┌─ EXTRACT

The eldest of five children, Timothy Dolan was born in St. Louis, Missouri, to Robert (d. 1977) and Shirley (née Radcliffe) Dolan.[5] His father was an aircraft engineer, working as a floor supervisor at McDonnell Douglas.[6][7] He has two brothers, one of whom is a former radio talk-show host,[8] and two sisters. The family later moved to Ballwin, a suburb of St. Louis, where they attended Holy Infant Roman Catholic Church.[9] He exhibited a strong interest in the Roman Catholic priesthood from an early age, once saying, "I can never remember a time I didn't want to be a priest."[10] He would also pretend to celebrate Mass as a child.[11]

[edit] Formation and Priesthood

Dolan entered Saint Louis Preparatory Seminary in Shrewsbury, Missouri in 1964, and later obtained a Bachelor of Arts degree in philosophy from Cardinal Glennon College. He was sent by Cardinal John Carberry to further his studies in Rome, where he attended the Pontifical North American College, and the Pontifical University of Saint Thomas Aquinas, Angelicum from which he earned the degree of Licentiate of Sacred Theology in 1976.

Dolan was ordained a priest by Edward O'Meara (Archbishop of Indianapolis, then Auxiliary Bishop of St. Louis) on June 19, 1976. He then served as an associate pastor at Cure' of Ars in Shrewsbury and Immacolata Roman Catholic Parish in Richmond Heights until 1979. From there he began his doctoral studies at The Catholic University of America under John Tracy Ellis with a concentration on the history of the Church in America; his thesis centered on Edwin Vincent O'Hara (Archbishop).[5] Dolan performed pastoral work upon his return to Missouri from 1983 to 1987. During this time he collaborated with Archbishop John May in reforming the archdiocesan seminary.

└─

BRIEF 1.
Using the Dolan biography, answer each question on its own line:
(a) What was Dolan's father's job?
(b) In what year did Dolan enter Saint Louis Preparatory Seminary?
(c) Who ordained Dolan a priest, and on what date?
BRIEF 2. Copy out the passage of the Dolan biography starting with "Dolan was ordained" and going on through "the archdiocesan seminary.".

┌─ DATASET EXCERPTS

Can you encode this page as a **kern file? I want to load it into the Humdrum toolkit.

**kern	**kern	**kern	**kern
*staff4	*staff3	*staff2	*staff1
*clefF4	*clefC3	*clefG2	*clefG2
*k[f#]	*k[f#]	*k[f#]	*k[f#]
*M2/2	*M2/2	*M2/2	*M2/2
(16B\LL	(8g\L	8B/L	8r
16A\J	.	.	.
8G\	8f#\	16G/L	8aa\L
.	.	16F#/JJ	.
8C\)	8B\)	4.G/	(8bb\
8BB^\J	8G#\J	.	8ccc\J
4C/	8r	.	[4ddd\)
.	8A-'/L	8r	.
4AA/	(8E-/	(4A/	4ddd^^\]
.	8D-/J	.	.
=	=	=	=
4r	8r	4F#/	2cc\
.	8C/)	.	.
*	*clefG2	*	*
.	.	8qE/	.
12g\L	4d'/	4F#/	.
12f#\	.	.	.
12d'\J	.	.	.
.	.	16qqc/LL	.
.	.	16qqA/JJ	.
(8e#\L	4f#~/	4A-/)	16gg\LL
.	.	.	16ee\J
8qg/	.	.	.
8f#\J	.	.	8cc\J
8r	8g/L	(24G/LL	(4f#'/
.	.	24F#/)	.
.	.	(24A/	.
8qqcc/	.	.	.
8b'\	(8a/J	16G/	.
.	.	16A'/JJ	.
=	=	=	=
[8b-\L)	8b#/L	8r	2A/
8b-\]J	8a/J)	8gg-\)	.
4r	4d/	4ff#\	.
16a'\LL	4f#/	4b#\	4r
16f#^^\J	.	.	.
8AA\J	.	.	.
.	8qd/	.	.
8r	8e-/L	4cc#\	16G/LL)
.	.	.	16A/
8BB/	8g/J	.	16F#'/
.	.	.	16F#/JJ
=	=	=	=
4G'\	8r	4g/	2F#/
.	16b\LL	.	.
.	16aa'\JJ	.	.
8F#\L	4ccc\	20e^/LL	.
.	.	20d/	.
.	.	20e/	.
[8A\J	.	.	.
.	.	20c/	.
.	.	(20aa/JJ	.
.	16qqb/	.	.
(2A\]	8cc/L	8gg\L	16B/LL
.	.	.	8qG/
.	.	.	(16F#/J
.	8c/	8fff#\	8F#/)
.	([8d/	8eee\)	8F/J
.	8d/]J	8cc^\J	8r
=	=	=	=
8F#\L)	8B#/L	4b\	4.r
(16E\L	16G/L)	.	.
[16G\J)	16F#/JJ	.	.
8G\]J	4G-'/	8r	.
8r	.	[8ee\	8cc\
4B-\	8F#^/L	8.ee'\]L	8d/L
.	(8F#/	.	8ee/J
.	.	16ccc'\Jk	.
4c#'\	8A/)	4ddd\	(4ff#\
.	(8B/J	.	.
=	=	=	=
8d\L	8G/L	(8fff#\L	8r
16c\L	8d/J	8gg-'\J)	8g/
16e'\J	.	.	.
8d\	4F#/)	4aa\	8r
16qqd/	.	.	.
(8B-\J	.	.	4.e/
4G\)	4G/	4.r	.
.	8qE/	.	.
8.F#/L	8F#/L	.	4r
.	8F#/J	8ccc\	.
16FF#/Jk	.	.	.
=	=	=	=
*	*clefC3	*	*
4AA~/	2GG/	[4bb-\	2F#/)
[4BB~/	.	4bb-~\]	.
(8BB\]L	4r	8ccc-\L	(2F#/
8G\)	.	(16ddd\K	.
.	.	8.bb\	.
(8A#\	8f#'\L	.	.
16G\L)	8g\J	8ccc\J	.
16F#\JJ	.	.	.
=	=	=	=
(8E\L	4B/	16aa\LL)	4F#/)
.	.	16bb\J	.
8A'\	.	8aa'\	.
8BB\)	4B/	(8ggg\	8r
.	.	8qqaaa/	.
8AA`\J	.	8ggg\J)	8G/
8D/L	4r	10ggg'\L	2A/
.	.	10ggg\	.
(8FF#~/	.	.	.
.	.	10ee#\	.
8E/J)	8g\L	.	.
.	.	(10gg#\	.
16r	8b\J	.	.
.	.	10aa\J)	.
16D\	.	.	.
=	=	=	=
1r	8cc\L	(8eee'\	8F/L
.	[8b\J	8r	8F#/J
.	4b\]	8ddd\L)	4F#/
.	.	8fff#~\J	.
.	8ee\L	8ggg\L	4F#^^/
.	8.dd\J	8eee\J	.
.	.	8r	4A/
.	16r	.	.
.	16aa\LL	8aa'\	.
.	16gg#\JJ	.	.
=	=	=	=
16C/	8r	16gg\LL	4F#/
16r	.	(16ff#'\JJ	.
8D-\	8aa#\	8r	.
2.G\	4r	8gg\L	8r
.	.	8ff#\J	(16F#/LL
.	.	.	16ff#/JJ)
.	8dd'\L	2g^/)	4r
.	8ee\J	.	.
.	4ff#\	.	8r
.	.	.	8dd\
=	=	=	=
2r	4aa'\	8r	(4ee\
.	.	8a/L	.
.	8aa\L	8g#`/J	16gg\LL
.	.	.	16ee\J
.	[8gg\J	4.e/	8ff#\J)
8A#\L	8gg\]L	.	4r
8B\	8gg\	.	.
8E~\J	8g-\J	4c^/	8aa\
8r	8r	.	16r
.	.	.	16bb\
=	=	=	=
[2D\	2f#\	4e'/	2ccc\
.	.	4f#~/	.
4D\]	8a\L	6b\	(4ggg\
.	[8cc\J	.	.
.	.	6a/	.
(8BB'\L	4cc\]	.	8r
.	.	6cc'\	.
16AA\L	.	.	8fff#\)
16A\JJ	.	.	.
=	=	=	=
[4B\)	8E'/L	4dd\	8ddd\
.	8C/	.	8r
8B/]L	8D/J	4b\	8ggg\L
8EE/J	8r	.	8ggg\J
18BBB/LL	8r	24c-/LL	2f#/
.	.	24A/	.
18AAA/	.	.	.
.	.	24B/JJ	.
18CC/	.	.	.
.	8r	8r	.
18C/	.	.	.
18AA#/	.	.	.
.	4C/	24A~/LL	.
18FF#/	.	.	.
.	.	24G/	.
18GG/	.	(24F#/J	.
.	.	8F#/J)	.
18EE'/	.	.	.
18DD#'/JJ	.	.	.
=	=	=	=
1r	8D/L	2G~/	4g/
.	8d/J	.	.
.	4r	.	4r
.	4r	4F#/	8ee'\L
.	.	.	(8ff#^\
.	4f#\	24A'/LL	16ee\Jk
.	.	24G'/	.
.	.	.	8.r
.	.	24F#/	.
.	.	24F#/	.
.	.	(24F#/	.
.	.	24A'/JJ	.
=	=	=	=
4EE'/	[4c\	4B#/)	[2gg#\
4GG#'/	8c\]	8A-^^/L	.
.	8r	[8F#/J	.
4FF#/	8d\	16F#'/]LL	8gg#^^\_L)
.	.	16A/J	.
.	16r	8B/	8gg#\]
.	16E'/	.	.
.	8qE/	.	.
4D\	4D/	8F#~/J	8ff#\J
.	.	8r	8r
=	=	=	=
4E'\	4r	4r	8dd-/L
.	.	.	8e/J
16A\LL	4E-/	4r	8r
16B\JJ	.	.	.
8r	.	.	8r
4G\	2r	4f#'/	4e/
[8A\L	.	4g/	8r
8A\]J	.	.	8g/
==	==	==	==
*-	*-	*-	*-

└─

ANSWER 1.
(a) He was an aircraft engineer, working as a floor supervisor at McDonnell Douglas.
(b) 1964
(c) Edward O'Meara, on June 19, 1976

ANSWER 2.
Dolan was ordained a priest by Edward O'Meara (Archbishop of Indianapolis, then Auxiliary Bishop of St. Louis) on June 19, 1976. He then served as an associate pastor at Cure' of Ars in Shrewsbury and Immacolata Roman Catholic Parish in Richmond Heights until 1979. From there he began his doctoral studies at The Catholic University of America under John Tracy Ellis with a concentration on the history of the Church in America; his thesis centered on Edwin Vincent O'Hara (Archbishop).[5] Dolan performed pastoral work upon his return to Missouri from 1983 to 1987. During this time he collaborated with Archbishop John May in reforming the archdiocesan seminary.